The answer is every line of the records that holds the word "worn", copied in full.

****************************************

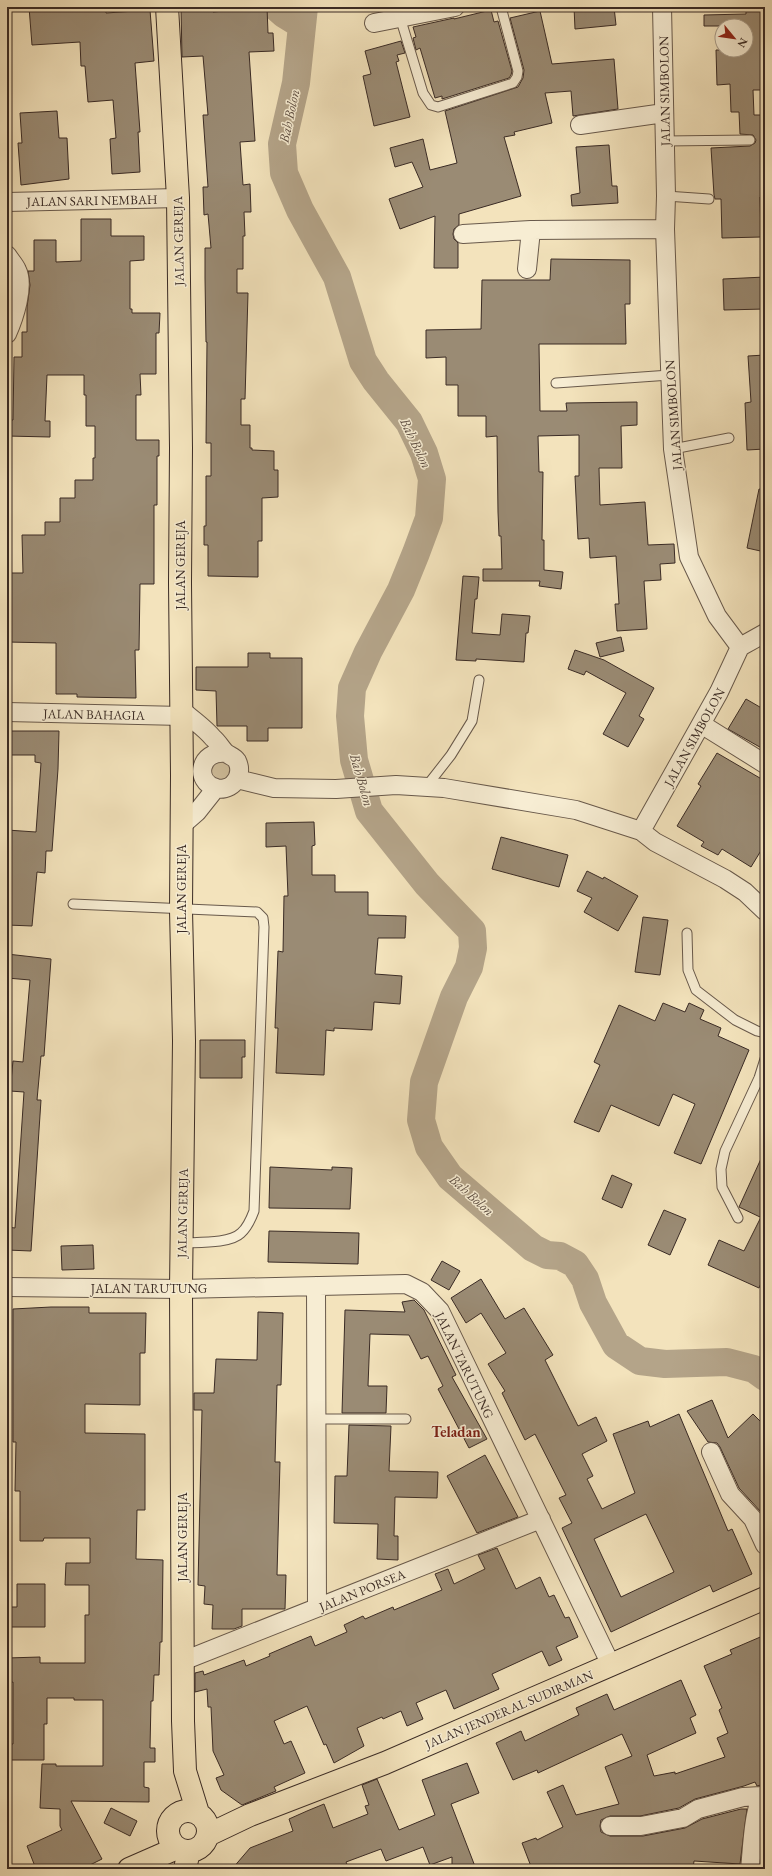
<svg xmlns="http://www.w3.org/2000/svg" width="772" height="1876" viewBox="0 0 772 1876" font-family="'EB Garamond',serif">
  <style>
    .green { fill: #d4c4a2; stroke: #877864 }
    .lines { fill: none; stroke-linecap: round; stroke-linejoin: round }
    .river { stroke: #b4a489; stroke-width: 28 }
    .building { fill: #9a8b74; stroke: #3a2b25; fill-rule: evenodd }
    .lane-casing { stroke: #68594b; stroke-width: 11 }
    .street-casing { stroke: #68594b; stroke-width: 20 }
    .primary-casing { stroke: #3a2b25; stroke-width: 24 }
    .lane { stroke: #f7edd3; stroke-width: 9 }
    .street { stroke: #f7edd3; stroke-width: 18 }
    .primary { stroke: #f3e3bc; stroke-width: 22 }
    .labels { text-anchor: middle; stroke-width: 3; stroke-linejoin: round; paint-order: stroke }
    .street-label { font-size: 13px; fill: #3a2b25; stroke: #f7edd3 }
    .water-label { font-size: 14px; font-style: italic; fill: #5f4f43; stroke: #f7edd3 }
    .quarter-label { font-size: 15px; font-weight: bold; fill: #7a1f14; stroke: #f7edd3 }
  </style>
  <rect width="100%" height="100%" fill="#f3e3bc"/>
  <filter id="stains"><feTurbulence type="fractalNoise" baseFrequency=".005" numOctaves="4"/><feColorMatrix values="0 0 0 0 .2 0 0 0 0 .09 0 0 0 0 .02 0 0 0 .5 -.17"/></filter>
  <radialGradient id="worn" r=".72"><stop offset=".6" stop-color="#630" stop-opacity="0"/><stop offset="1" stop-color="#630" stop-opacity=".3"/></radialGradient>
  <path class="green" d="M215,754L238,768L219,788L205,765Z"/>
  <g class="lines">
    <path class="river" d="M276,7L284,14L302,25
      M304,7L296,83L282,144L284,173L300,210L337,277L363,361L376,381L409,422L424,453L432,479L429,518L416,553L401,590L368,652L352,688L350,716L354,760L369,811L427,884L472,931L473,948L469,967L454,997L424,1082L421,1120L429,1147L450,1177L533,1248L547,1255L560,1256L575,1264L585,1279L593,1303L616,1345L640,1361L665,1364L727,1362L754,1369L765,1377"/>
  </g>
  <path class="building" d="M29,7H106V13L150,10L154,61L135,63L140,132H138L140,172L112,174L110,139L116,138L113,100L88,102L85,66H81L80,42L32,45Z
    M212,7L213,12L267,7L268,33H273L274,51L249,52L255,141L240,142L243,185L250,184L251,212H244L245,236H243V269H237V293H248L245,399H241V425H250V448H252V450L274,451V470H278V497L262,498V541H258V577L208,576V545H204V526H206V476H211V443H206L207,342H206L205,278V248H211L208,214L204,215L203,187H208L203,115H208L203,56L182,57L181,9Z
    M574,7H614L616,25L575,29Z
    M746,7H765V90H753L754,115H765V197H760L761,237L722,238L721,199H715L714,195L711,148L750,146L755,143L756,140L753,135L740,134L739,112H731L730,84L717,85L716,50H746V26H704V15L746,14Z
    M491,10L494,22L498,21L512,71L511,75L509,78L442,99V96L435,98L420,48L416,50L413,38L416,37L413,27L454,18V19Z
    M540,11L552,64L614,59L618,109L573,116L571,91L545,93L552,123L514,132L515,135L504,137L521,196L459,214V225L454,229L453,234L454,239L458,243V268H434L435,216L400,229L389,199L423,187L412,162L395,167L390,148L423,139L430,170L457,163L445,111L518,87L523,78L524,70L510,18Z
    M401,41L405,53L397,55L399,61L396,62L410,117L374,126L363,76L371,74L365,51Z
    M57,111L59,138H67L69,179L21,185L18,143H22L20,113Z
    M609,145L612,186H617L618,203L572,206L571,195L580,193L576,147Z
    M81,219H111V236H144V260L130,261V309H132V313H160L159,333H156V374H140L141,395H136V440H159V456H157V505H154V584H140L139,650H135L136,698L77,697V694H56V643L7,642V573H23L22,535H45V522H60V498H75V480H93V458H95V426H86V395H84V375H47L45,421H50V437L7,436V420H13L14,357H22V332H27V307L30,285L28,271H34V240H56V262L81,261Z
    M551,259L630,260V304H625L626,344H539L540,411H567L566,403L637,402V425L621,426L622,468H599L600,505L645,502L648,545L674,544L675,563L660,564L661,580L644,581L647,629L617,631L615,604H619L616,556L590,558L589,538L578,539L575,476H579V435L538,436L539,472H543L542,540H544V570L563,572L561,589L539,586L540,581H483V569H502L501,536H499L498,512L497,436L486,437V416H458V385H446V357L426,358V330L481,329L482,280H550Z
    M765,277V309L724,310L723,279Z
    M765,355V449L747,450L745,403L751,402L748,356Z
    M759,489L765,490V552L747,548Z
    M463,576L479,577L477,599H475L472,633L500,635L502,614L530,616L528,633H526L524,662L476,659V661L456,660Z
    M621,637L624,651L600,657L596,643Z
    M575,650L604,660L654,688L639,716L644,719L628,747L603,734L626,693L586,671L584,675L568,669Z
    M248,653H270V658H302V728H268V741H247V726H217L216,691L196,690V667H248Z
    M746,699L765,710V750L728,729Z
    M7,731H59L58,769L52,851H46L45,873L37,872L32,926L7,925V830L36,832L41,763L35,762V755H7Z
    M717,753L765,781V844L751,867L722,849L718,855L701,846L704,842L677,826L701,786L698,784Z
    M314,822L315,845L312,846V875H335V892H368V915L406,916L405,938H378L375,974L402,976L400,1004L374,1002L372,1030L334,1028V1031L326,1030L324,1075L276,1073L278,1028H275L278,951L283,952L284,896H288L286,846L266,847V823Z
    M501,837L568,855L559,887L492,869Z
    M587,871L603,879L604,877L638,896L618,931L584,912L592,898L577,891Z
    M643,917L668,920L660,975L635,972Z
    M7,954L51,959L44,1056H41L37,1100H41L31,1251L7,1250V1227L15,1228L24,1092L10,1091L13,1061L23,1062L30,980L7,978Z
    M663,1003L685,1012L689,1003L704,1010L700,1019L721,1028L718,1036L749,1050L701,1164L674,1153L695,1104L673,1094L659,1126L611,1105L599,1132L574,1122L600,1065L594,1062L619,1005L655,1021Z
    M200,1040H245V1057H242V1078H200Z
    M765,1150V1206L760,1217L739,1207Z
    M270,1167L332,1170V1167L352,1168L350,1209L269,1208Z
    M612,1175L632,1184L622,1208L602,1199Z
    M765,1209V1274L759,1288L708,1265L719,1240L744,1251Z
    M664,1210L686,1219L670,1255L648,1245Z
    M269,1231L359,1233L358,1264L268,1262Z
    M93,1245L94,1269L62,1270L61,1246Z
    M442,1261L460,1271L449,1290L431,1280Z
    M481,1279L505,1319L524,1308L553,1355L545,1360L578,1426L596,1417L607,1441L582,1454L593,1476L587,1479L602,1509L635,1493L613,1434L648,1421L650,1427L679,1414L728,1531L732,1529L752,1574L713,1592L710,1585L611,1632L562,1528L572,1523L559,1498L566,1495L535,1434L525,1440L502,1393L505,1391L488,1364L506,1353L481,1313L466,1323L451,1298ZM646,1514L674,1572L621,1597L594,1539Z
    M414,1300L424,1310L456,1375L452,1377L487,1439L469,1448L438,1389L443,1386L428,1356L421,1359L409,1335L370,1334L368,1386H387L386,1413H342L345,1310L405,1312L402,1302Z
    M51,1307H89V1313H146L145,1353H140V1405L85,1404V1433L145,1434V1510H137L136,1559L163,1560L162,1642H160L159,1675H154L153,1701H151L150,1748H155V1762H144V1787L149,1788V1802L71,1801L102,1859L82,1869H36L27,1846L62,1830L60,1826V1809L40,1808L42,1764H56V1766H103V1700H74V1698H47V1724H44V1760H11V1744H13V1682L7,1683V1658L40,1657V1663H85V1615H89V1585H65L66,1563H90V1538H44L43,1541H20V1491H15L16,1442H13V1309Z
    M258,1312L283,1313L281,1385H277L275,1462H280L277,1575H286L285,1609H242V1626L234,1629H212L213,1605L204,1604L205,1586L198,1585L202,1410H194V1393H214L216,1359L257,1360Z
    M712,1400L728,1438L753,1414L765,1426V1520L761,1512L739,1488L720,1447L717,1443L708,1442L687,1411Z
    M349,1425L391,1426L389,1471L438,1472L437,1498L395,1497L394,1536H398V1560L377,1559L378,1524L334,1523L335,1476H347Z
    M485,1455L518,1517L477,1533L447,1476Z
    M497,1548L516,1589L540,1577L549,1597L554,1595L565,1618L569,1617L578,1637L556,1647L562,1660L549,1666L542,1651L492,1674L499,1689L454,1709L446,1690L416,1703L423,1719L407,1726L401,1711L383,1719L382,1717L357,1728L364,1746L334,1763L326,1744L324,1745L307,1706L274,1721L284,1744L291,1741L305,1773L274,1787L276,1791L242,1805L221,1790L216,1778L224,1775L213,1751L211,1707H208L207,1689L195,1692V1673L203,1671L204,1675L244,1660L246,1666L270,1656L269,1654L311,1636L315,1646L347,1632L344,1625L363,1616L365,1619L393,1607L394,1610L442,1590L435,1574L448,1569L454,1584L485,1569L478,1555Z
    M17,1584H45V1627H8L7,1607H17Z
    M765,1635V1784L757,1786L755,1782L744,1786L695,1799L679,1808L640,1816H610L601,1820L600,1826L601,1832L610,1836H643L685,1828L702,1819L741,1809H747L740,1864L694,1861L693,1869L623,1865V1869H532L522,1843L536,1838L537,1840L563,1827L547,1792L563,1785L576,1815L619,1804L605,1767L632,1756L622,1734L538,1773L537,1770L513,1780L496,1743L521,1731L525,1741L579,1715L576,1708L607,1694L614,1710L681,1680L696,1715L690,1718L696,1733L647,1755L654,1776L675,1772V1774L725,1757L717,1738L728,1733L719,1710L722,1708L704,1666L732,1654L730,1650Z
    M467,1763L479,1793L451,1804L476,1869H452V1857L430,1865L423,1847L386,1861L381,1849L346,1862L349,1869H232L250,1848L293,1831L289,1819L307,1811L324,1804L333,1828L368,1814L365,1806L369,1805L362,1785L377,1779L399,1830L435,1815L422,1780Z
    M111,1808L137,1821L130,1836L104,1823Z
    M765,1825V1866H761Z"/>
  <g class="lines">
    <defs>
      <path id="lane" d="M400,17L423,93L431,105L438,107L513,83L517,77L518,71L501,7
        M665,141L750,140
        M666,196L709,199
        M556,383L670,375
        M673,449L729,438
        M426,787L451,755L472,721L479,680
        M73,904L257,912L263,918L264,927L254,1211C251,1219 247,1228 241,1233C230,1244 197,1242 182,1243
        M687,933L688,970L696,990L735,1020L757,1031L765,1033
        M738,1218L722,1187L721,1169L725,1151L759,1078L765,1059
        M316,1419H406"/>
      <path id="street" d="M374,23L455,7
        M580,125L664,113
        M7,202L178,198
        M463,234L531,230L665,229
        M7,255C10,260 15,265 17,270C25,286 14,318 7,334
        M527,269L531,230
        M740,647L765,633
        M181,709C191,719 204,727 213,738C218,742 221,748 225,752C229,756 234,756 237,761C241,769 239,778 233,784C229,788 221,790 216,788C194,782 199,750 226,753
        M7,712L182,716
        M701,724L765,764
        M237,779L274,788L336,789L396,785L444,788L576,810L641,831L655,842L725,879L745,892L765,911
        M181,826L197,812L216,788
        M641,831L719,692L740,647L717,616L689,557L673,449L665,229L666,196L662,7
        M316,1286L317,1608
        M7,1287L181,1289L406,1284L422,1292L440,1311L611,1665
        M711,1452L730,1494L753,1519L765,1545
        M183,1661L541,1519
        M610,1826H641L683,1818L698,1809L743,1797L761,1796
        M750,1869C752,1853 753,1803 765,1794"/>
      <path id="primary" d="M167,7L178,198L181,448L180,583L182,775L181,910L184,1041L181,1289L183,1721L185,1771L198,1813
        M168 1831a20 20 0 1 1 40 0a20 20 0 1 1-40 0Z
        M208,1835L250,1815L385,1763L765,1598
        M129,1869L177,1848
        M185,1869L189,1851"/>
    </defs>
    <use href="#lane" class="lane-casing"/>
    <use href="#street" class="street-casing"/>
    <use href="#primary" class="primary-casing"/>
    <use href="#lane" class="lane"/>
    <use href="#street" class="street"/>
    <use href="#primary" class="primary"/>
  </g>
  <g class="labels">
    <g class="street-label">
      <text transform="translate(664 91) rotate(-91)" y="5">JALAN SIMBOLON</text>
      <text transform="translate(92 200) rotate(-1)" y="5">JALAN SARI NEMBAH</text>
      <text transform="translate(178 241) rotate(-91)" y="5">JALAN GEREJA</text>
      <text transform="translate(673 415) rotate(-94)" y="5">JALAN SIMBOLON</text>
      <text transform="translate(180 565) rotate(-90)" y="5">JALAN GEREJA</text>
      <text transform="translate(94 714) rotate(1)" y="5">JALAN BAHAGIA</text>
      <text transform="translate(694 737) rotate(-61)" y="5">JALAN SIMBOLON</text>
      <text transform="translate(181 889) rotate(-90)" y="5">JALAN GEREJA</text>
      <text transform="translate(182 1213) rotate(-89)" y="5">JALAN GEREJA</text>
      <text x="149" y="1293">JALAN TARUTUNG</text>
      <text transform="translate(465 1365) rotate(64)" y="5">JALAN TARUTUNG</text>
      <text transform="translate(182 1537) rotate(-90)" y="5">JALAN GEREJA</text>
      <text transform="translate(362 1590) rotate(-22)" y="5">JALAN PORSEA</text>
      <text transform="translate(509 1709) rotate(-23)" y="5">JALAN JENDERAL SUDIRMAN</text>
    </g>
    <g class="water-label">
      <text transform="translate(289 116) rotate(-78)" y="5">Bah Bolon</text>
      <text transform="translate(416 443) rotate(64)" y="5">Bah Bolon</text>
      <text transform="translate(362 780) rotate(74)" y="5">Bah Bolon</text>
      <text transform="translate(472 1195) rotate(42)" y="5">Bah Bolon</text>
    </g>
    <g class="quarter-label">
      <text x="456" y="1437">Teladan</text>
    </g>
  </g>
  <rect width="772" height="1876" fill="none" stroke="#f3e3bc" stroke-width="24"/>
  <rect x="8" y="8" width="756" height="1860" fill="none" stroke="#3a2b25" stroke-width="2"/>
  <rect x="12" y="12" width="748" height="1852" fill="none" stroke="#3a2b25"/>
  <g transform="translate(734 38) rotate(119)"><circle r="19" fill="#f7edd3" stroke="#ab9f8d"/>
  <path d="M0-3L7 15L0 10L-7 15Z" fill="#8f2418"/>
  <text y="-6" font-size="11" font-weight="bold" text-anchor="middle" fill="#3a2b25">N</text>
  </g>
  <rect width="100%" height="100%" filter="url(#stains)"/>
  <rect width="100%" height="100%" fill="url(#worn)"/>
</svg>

****************************************

### SOLUTION TO THE PROBLEM
  <radialGradient id="worn" r=".72"><stop offset=".6" stop-color="#630" stop-opacity="0"/><stop offset="1" stop-color="#630" stop-opacity=".3"/></radialGradient>
  <rect width="100%" height="100%" fill="url(#worn)"/>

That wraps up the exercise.